THE DATA START

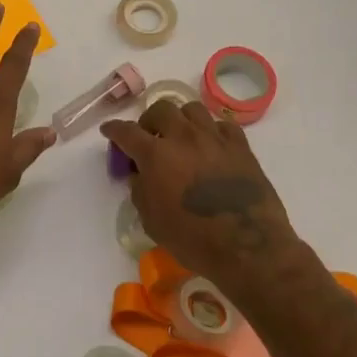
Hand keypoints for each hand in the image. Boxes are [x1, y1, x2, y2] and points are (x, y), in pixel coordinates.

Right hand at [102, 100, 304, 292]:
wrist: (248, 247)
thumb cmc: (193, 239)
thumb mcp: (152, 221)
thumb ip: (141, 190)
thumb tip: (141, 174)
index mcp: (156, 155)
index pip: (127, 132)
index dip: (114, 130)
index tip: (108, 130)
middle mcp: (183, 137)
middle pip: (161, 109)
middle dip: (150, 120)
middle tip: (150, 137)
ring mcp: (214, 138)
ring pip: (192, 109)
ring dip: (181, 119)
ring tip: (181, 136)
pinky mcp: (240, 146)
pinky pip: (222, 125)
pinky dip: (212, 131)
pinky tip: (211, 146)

THE DATA END

WHAT YOU WILL DO
From the line holding "thumb mcp: (152, 221)" down to the last line of the records above, restate each line exactly as written.

RESULT OF THE TASK
thumb mcp: (152, 221)
thumb ip: (141, 190)
thumb tip: (141, 174)
index mcp: (156, 155)
index pip: (127, 132)
index dip: (114, 130)
index tip: (108, 130)
middle mcp: (183, 137)
middle pip: (161, 109)
middle dip: (150, 120)
middle tip: (150, 137)
ring mcp: (214, 138)
ring pip: (192, 109)
ring dip: (181, 119)
ring tip: (181, 136)
pinky mcp: (240, 146)
pinky pip: (222, 125)
pinky dip: (212, 131)
pinky tip: (211, 146)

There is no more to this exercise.